Other works exhibited examine the staged settings of conference rooms, public lectures, and discussion forums. Panel depicts a conversation between the artist himself and other art world actors. Reduced to basic, almost abstract forms, the figures are bathed in white light, whose artificial and almost supernatural quality mirrors the carefully staged format of the discussion. Like the
electronic image of the television screen, the light seems to emanate from the speakers themselves, flattening out the group and suggesting how practices of corporate culture seep into artistic contexts, habitually regarded as creatively autonomous.
Another painting, Butterfly, depicts a moth with its attractive, complex pigmentation. The result of millions of years of evolution, the pattern seeks to confuse and mislead would-be predators, while the moth can also appear wholly camouflaged with its wings folded.
Such qualities, along with the insect’s attraction to artificial light, become synonymous with the mass media, which acts on behalf of corporations to persuade consumers to buy particular products, sometimes with deliberate misinformation. In Anonymous, Tuymans presents a portrait of a person from an advertisement, only he has omitted the face. This anonymous but strangely enigmatic person becomes a stand-in for a dystopian view of the individual in modern society: uniform, interchangeable, and bland.
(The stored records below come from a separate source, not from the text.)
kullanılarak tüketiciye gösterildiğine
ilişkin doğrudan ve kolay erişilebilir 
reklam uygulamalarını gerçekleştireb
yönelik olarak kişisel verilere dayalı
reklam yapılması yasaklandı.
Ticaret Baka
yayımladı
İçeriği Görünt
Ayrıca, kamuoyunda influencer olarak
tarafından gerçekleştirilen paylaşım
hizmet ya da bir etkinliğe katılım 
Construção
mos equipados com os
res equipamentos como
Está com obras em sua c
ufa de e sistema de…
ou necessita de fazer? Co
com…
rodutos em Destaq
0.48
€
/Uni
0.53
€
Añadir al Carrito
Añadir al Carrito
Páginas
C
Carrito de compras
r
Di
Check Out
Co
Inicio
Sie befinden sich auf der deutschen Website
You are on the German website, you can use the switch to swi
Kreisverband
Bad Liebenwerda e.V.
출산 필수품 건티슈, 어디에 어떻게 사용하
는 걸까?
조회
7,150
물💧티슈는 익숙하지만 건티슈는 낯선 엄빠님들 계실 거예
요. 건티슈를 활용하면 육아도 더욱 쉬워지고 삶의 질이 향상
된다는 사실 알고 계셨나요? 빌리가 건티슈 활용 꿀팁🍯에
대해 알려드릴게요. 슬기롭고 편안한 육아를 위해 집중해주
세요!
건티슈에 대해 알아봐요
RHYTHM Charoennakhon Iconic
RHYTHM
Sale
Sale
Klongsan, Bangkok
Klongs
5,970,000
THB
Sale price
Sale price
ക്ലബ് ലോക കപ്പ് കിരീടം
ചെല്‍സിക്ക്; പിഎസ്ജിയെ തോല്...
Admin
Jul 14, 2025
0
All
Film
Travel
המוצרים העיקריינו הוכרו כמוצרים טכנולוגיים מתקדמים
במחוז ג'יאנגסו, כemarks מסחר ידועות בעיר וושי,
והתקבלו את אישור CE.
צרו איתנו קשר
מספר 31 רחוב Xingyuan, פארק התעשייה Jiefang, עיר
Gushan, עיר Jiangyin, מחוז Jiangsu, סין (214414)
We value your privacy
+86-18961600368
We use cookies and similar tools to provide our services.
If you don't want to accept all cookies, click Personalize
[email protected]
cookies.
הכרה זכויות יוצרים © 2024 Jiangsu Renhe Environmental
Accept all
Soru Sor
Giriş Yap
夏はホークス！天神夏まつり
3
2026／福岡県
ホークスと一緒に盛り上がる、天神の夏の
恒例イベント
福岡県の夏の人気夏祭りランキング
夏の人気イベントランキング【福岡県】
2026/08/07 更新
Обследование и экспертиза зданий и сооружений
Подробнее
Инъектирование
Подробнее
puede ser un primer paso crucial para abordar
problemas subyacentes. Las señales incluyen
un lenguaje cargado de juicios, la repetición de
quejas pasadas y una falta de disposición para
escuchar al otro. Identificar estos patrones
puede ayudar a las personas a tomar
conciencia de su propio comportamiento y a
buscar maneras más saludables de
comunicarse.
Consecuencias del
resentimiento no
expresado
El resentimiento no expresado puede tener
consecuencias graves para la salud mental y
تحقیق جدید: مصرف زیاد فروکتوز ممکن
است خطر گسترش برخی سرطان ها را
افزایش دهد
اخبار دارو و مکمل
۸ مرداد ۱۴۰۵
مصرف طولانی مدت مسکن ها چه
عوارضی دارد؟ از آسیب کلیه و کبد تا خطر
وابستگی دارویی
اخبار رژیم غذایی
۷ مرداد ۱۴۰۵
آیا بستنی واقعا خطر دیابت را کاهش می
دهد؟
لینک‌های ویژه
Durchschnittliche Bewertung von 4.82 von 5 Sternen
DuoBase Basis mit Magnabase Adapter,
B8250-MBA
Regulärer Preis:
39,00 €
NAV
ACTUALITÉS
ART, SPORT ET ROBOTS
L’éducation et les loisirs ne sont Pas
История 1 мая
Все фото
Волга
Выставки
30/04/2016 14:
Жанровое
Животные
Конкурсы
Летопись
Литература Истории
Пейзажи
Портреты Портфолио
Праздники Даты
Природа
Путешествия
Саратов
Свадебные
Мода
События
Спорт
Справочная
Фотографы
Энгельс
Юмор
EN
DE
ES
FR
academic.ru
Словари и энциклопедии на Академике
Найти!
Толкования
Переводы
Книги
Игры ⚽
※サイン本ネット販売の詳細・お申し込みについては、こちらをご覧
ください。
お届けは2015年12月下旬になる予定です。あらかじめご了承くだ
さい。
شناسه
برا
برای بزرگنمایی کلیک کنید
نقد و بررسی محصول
Conspicuously handmade, Tuymans’s paintings seem to offer a welcome antidote towards their subject matter. Yet, at the same time, their smooth surfaces and blurred painterly touch could also be seen as referring to the way in which the media and advertisements in particular subtly manipulate consumer behavior and desire. It is within this ambiguity that Tuymans’s works operate: like abstractions of abstractions, they are history paintings of the mass media age.